# C&C on Pink Flower



## Noah212 (Jan 10, 2010)

I took this photo with my Nikon D60 and an AF-S DX Nikkor 18-55mm lens (the D60's kit lens).








C&C appreciated.

Thanks for looking.


----------



## rufus5150 (Jan 10, 2010)

Composition's decent but the green blob is odd... very hard to glean context from it. Nice use of the out of focus foreground parts to provide a natural frame but stay out of the way of the subject and not be distracting.

You should have narrowed the aperture for more depth of field. Shooting this close f8-f11 is not unheard of. Your gains will be minimal but might solve the DOF issues. The tops of the stamen are out of focus, as are the bottom, but the middle is, which ends up obscuring the in-focus part of the shot. You're making the viewer hunt to find the part that is in focus.
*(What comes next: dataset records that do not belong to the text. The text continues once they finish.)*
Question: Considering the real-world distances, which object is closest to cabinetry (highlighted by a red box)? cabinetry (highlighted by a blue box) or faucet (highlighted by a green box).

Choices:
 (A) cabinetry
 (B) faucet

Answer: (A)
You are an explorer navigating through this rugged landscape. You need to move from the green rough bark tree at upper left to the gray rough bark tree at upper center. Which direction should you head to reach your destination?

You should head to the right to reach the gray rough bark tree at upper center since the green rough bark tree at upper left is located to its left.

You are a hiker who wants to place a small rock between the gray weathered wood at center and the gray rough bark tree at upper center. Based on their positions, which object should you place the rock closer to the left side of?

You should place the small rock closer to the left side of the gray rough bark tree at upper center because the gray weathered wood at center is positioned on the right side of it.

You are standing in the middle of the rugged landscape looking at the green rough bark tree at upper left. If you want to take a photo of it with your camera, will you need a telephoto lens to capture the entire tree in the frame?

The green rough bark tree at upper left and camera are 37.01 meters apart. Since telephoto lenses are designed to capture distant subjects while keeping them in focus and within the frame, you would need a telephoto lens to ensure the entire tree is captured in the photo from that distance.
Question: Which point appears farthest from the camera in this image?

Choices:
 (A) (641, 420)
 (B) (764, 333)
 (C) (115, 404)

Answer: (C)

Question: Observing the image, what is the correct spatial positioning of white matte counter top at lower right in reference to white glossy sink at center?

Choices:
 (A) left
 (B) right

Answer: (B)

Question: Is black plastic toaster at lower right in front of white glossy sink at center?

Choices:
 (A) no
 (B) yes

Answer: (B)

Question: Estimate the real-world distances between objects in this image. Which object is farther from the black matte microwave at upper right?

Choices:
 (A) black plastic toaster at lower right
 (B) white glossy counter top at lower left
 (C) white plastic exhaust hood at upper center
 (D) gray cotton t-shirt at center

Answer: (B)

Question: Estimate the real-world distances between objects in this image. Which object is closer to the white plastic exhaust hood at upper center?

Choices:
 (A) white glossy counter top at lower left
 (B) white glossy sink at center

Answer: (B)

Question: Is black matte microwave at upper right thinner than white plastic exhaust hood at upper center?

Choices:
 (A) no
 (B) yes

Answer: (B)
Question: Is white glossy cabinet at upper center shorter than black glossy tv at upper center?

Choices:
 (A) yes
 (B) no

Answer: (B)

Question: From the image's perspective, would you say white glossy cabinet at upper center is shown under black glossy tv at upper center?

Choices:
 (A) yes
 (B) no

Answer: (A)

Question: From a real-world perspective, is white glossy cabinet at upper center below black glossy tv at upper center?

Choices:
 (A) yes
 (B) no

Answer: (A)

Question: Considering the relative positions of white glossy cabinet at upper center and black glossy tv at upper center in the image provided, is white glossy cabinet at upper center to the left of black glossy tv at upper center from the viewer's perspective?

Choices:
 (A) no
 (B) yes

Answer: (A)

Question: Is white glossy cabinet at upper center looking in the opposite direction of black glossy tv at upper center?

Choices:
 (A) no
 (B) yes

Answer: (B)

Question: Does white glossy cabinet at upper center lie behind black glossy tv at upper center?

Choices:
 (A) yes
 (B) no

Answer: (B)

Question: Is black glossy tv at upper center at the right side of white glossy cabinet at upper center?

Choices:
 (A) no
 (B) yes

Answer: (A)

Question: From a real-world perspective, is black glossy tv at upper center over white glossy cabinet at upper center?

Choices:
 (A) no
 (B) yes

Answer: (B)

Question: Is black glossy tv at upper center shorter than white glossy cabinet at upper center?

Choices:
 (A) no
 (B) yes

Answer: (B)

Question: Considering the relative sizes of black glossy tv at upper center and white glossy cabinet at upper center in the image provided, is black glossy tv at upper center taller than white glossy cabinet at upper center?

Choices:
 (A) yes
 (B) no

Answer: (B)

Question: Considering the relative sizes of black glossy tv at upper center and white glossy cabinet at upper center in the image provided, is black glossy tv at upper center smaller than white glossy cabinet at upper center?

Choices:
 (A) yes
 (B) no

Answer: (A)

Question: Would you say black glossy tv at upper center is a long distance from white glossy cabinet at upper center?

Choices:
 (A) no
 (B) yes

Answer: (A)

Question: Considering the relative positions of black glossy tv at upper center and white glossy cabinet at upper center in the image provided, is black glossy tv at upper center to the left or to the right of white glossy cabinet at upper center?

It's under exposed by probably 1/3rd to 2/3rds of a stop and definitely needs some mid-tone contrast boost (curves/levels adjustment). The whites in the blurred petals near the left side of the image should be under, but starting to push clip (as a reference point).

Clone/heal out the brown marks underneath the stamen (there are two, on the white part of the petal). They're 'in the blur' so they should be able to clone out easily without having to align natural lines or anything.


----------